Friday, December 24, 2004

'Divided' Hindu Keeping India together is a matter of pride

Publication: The Statesman
Date: November 23, 2004

The lack of a popular reaction among Hindus following the Kanchi Sankaracharya’s arrest has made “Hindu passivity” a fashionable phrase among the commentariat again. Depending on their ideological proclivity, commentators have either been wistful or snide about the majority community not taking to the streets or even conducting agitated conversations in drawing rooms. Both sides have noted the “fragmentation” of Hindus along caste and region; think of the two worlds of a Tamil Brahmin and a Bengali Kayasth, for example. That Hinduism is not a monotheistic religion and that it is as much cultural, and therefore susceptible to many near-independent variations, as a religious one, have also been noted. In fact, while a pan-Hindu reaction informed by religiosity is rare, Hindu subsets can react strongly to “attacks” on their specific cultural iconography. But this “divided” Hindu society should not be a target of hand wringing or sneering.

From the point of view of the community and of this country, it is a matter of some pride and great fortune. To understand this one should look at countries where the majority is from other denominations. The evangelical Christian vote that is widely thought to have given George Bush his second term is an exception rather than rule in Christian- majority West. In Italy, there was hardly a popular revolt when a papal favourite and Silvio Berlusconi’s nomination for European Commissionership, Rocco Buttiglione, was rejected by European Parliament for his ultra-orthodox views on homosexuality and women (one is a sin and the other should know their place). Italy is thought to be among the most religiously inclined countries in Europe.

Similarly, when churches in the Christian-majority world have harboured alleged pedophiles, there was hardly a conservative reaction to protect the “institution”. On the other hand, in most Islamic countries, institutional, conservative religion is powerful, sometimes all powerful, and any secular questioning, far less attacks, is out of question. America and the Islamic are two entities where the state gives the most space to religion — an irony that should not be lost on anyone observing Bush’s war on terror.

Given this, Hindu-majority India is a wonderful exception. Wonderful because this is not a rich country. Wonderful because we do not have the long history of state’s steady advance against organised religion as in Europe.
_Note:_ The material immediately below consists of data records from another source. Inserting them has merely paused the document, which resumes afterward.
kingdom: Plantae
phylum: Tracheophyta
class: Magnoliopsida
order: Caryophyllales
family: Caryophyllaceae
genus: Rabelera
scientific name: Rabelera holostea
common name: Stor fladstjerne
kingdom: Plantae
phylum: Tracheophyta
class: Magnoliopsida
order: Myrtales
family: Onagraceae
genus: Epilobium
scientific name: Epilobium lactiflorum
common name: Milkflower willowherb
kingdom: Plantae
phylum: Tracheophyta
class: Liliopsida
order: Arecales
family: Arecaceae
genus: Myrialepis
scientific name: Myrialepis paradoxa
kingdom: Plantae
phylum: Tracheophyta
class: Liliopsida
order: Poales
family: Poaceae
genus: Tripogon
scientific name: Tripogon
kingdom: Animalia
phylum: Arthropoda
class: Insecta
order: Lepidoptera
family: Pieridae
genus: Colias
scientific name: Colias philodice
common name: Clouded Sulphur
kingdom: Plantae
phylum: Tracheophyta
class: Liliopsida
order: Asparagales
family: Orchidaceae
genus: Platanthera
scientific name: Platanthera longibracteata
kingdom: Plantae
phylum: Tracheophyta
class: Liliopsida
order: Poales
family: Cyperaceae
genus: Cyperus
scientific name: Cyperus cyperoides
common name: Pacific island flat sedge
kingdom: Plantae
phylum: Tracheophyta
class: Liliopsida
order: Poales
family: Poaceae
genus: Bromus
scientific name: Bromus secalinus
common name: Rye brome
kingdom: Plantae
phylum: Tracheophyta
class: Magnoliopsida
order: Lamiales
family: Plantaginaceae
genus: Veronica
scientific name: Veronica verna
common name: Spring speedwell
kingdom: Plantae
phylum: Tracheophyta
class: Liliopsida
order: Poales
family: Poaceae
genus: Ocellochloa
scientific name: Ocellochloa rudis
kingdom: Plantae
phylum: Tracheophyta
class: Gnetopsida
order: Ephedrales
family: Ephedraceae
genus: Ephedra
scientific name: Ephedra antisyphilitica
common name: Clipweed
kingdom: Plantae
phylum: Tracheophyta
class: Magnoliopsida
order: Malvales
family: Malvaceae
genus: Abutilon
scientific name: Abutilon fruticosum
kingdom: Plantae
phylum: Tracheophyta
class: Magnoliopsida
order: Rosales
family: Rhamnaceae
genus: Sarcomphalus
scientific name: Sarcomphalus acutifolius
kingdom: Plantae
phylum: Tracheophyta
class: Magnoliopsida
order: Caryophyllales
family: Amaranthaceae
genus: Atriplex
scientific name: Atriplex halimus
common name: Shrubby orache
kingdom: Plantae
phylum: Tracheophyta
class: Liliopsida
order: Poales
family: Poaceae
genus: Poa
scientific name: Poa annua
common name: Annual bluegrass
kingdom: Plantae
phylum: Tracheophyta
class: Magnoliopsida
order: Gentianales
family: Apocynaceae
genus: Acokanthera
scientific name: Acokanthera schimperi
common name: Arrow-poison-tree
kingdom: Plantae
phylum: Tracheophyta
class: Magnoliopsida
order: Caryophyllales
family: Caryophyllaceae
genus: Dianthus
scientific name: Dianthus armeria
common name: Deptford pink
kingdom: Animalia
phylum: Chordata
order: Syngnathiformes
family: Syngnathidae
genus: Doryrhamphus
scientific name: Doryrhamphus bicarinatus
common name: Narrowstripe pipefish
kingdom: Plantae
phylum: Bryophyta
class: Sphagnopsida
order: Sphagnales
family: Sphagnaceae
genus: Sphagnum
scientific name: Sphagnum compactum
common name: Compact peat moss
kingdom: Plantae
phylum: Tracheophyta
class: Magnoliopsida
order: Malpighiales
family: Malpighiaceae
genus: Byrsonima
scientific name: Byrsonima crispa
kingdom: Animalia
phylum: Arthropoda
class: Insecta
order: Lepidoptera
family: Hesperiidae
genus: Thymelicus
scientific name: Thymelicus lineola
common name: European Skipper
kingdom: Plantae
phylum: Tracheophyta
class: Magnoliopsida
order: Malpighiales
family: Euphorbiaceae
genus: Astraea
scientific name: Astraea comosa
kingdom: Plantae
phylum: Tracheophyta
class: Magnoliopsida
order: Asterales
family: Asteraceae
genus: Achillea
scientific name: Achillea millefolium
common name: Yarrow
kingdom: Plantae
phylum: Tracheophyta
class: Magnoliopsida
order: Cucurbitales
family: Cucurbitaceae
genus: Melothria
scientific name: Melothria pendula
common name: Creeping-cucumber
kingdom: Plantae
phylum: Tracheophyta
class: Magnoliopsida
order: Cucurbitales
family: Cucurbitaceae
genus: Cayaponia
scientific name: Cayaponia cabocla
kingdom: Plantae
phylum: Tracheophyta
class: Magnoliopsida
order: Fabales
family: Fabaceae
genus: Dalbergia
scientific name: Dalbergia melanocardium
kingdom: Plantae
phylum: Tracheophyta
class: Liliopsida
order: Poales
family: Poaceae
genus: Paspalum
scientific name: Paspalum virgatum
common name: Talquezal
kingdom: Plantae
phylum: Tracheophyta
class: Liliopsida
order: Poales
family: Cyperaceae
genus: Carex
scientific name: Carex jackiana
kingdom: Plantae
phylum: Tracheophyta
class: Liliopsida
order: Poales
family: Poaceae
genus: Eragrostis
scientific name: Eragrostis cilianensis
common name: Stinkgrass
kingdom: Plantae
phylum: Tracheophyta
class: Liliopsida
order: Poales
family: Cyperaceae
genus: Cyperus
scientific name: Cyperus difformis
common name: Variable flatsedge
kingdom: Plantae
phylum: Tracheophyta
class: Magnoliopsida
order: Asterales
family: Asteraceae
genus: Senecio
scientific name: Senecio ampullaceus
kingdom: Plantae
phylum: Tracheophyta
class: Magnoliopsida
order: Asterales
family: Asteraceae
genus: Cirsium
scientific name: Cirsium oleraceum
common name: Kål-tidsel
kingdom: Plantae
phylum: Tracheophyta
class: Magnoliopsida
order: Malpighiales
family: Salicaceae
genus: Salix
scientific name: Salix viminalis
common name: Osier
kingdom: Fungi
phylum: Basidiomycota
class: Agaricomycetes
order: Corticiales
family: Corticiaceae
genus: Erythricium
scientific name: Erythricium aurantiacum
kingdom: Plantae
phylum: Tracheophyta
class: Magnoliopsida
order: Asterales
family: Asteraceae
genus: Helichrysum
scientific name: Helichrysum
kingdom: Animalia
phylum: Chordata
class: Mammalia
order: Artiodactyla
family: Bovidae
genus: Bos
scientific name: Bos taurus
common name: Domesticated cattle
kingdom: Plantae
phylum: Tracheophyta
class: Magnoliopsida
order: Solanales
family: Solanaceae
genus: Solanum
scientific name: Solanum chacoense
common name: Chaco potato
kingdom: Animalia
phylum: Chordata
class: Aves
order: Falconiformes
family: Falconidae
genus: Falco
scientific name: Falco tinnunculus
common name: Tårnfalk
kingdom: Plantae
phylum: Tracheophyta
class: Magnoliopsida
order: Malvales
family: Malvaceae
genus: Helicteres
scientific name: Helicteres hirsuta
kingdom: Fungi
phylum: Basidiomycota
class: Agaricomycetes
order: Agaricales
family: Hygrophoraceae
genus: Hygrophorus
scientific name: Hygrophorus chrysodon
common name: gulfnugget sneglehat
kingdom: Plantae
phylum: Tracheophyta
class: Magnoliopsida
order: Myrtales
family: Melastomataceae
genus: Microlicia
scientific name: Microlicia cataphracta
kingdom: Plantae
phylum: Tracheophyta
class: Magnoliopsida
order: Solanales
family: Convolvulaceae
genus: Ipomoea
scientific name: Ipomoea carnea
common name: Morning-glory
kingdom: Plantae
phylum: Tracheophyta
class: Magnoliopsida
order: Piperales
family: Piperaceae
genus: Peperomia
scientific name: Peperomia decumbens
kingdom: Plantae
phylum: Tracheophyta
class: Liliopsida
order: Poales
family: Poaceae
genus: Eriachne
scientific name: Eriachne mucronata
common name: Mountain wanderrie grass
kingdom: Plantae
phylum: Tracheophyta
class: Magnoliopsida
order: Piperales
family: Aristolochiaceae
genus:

Wonderful because this is true despite pandering to organised minority vested interests that Jawaharlal Nehru started and has been carried on ever since. And this is possible because Hinduism is not a proselytising, evangelical, let’s-kill-for-god kind of religion. It is possible because although most Hindus are social conservatives, they feel private space is big enough to practice their religious and cultural rituals. Hindus do not in general like preaching, they do not in general like being preached to — and thank god, or rather, thirty three millions gods (the number of deities said to be in the Hindu pantheon) for it.

There’s a dogged liberal, individualistic streak in this religion so full of orthodox rituals. So, Hindus don’t protest en masse because one of their religious leaders has been arrested. That may not have been the case had the shoe been on another denomination. That makes it even more important that the Hindu is what he is. India is secular because the Hindu is secular.